### INSTRUCTIONS TO FOLLOW
Sort through the material below and copy each line with "Daewoo".

### DATA LISTING
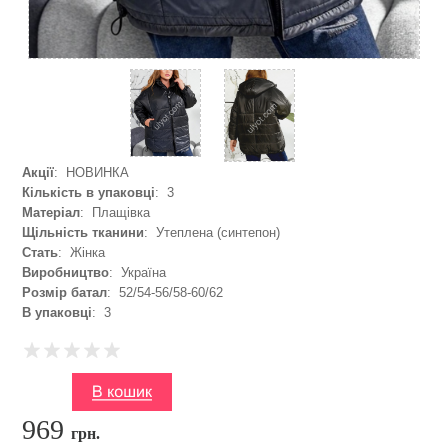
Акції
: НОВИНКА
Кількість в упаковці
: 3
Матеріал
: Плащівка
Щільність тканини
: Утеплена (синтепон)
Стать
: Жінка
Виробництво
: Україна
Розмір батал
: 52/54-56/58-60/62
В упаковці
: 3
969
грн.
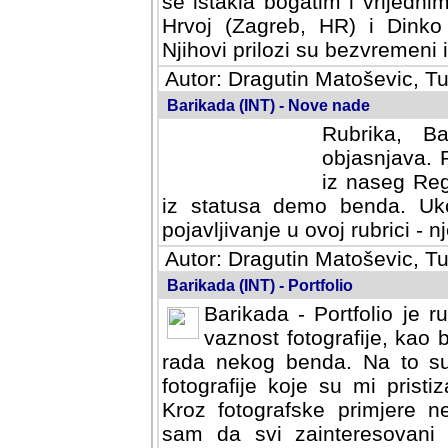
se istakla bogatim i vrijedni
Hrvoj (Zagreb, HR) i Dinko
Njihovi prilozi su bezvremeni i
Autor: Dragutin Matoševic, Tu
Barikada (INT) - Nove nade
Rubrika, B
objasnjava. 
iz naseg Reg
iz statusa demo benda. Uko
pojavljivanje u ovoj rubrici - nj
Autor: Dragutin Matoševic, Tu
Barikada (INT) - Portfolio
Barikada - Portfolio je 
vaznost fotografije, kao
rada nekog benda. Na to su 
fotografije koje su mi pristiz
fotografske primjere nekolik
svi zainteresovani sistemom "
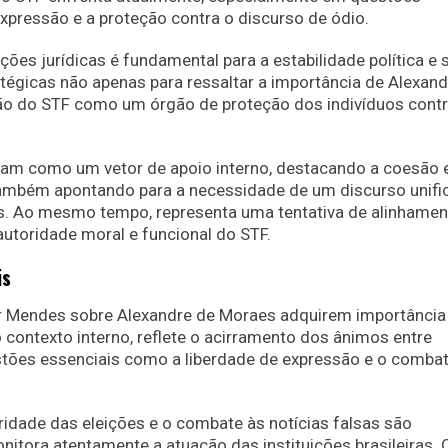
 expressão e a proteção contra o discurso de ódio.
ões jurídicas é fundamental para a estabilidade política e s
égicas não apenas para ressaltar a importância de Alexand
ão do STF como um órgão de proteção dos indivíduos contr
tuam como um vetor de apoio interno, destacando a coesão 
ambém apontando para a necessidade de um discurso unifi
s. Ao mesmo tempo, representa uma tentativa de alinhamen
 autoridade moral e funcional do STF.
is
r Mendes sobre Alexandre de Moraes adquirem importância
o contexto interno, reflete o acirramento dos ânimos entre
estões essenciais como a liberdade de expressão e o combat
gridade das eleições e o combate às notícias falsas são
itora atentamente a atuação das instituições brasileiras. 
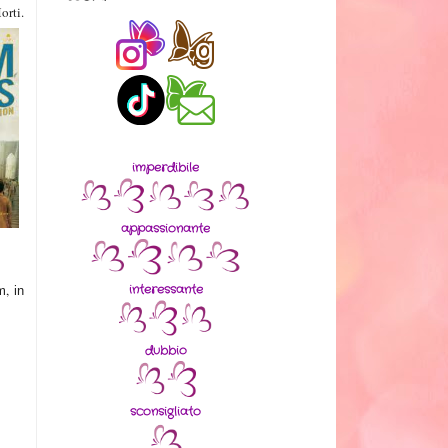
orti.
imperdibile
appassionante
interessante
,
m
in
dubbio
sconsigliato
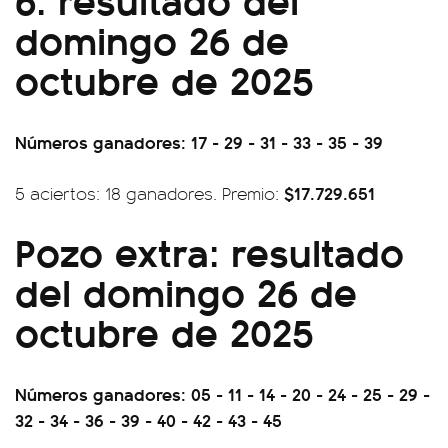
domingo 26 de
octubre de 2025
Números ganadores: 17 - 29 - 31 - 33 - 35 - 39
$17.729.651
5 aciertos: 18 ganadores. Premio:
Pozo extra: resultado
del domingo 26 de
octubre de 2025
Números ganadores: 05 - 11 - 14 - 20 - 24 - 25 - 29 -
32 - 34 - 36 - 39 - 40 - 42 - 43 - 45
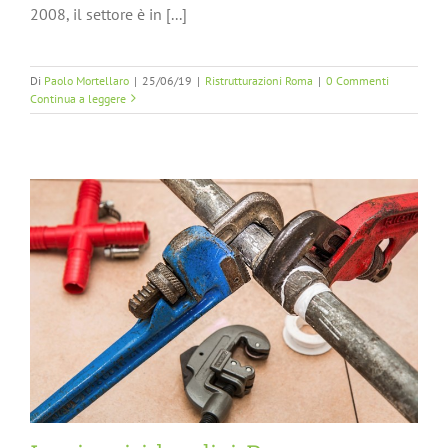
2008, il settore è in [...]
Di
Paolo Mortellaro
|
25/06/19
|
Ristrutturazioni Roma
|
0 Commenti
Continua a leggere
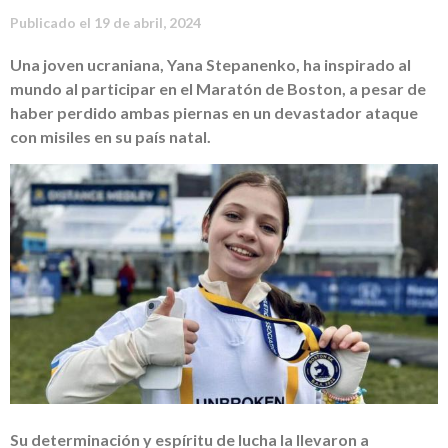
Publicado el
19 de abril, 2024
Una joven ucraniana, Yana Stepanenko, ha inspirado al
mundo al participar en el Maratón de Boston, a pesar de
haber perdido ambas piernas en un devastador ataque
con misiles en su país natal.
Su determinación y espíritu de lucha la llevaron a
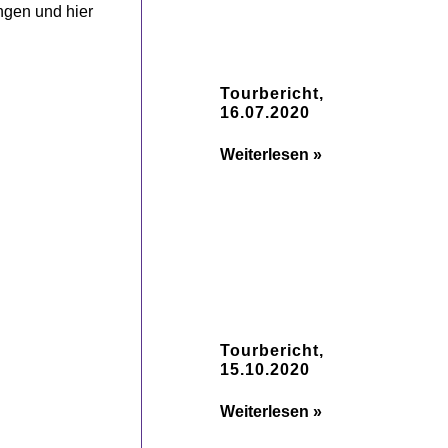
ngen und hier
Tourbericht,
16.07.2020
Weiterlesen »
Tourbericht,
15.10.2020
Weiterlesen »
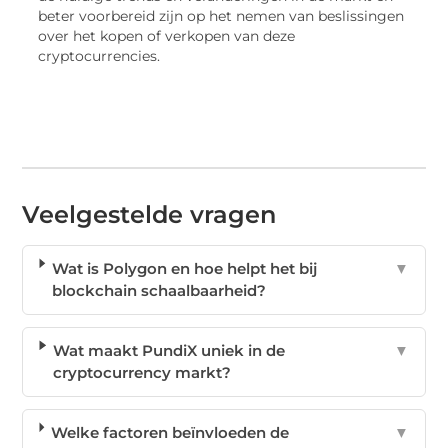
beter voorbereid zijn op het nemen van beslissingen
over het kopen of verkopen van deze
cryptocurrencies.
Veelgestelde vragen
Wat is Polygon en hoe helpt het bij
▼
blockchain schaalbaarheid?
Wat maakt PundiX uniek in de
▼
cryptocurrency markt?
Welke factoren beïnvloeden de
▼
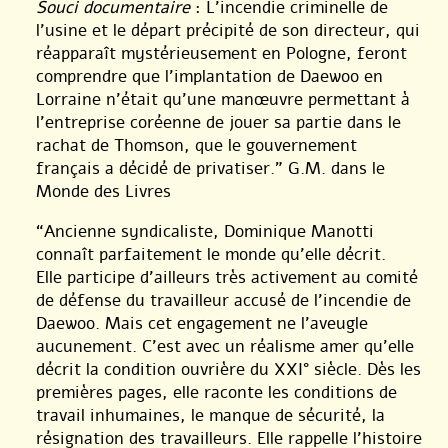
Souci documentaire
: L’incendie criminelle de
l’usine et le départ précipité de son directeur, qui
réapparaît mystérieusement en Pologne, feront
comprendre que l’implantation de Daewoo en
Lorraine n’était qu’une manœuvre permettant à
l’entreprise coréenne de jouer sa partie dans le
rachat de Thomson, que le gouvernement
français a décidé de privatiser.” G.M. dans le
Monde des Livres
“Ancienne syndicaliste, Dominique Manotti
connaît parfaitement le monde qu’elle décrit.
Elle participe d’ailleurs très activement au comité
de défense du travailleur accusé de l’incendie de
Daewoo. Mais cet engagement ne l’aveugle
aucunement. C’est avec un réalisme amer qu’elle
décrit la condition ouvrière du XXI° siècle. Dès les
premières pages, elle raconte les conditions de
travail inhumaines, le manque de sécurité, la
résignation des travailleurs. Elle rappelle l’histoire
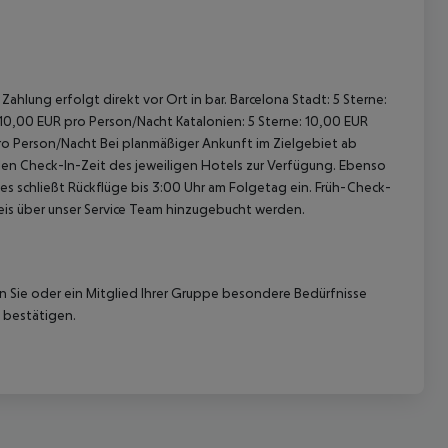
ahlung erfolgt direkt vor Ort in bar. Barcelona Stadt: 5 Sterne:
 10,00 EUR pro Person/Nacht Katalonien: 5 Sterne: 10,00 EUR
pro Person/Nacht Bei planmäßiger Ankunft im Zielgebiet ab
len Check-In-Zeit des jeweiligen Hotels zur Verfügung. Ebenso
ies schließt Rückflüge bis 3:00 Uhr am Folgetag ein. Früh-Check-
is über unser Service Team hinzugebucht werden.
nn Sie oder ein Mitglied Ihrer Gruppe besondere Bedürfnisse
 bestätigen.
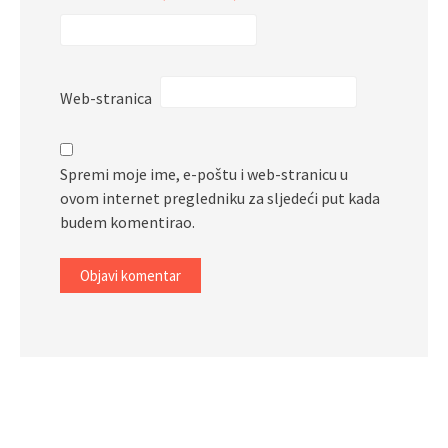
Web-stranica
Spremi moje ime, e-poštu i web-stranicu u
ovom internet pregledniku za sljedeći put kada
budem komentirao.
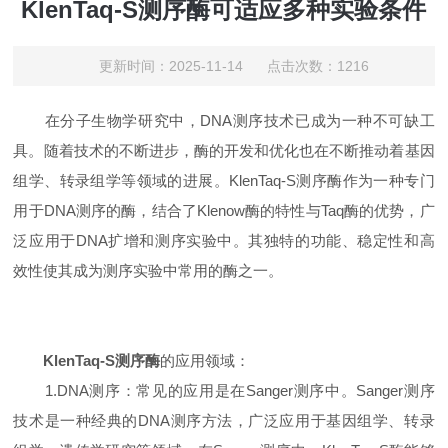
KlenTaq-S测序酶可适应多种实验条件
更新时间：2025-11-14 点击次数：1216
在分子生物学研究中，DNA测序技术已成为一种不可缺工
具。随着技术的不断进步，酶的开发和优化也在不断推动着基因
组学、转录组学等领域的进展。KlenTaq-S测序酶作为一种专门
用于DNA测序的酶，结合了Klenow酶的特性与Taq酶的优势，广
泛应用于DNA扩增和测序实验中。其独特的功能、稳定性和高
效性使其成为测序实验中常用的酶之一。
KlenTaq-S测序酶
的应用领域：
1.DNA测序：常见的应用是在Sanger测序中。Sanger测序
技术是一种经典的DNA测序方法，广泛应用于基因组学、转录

### TASK RESULT
comprendre que l’implantation de Daewoo en
Daewoo. Mais cet engagement ne l’aveugle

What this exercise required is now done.